On my birthday, as I undressed beside the copper tub, I looked in the mirror and saw the change in my body, the metamorphosis that had occurred. My head was bald, newly shaved again, and a shadow of follicles ran the reverse globe of it. My skin had darkened almost to beech. I was leaner, had lost weight and gained muscle — there were lattices along my arms and back, docks around my shoulders and above my knees. Along my collarbone was a tattooed blue line. I had sat sweating in front of the dormitory stove while Megan scored my skin and rubbed the ink in.

It was the anatomy of a fanatic. It was the same body the rest of the unit had fashioned for themselves. They had seemed wild to me when I’d first seen them, Corky, Megan and the others, like creatures, both natural and rarefied, but now I was no different from them. If we had stood together on the shoreline two thousand years before, facing the invading ships with fire in our hands and screaming for them to come, they would have called us Furies, and they would have been afraid.

I liked what I saw in the clouded mirror and I was shocked by it. She was a stranger to me, this woman opposite, and yet I saw the truth of her. She moved when I moved, bent to turn off the taps as I did.
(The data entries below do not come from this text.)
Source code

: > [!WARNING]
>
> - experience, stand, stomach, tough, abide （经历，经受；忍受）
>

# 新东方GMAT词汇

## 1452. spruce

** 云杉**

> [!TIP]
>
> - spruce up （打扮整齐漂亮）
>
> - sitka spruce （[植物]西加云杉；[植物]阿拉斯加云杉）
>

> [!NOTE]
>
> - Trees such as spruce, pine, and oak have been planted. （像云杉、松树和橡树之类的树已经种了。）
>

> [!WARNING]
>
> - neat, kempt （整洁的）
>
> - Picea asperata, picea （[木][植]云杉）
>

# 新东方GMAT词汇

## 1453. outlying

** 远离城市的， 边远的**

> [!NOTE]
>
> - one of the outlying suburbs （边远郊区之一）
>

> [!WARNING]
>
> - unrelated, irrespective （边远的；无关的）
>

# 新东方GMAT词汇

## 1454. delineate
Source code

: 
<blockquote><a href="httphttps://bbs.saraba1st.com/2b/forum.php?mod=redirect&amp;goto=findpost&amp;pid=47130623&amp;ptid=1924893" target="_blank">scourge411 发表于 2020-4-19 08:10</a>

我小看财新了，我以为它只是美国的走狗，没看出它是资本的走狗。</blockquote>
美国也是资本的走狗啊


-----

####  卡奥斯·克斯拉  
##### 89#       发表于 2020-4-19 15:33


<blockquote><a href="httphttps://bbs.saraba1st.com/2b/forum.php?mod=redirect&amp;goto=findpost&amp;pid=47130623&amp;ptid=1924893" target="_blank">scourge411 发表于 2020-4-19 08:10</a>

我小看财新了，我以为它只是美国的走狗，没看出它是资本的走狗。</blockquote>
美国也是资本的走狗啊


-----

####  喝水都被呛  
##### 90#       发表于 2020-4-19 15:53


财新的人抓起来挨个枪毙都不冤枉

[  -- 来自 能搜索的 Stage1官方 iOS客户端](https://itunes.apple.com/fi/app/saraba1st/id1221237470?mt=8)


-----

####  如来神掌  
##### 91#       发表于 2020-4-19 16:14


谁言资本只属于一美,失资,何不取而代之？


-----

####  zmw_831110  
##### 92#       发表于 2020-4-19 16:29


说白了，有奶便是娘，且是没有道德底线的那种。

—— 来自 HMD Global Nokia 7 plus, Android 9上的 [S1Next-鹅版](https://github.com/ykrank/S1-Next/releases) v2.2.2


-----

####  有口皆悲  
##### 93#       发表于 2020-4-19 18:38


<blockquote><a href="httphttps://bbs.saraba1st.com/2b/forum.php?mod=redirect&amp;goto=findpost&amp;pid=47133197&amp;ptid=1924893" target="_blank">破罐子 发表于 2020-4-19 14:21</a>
Her face resembled the one I had sloughed off when I came to Carhullan, but it was newer, stronger. She was my anima.

Lorry knocked on the door while I lay soaking. She came in to the room, sat on the edge of the bath and looked down at me, smiling, her brow pinched in. I could see that she was in pain. She was sixty-three, and looked much older than she had. In the year and a half that I had known her she’d become more arthritic and less mobile. She crooked herself forward when she walked, favouring her bad hip. She continued to care for us as she always had. But we were stronger than we had been, fitter, hardy of constitution; we knew how to repair ourselves in the field, and in this respite she had allowed time to catch up.

‘This is yours,’ she said, and held out a small metal pin on her palm. I lifted my hand from the warm water and took the coil from her. ‘You had it? I wasn’t sure who did. I thought it was long gone.’ She nodded. ‘I borrowed it. I needed something to remind me of why I came here too, Sister, while all this was going on. I hope you don’t mind. I thought it was about time I gave it back. But you haven’t forgotten anything, have you?’ I shook my head. The memory of its implanting was still vivid, as was my escape from Rith. I could remember the first days in the house, being given the oatmeal with butter, and the apple, the wonder of it as I bit down into its flesh. I remembered ghosting to the bathroom, the soiled sheets in my arms, and the strained concentrating face of Lorry as she took the regulator out. Holding it between my fingers, it was hard to believe that I had ever had it inside me.

Lorry was still smiling. ‘Yeah, you’re ready.’

I felt thankful. She’d been the first to accept me and I knew I would never forget it. I placed my hand on hers and asked her what she would do when we were gone. There had been no talk of taking her over to the Pennine settlements with Ruth. ‘Oh, I’ve got my orders too,’ she said. ‘Don’t you worry about me, Sister.’ She patted my arm, stood stiffly, and left the bathroom.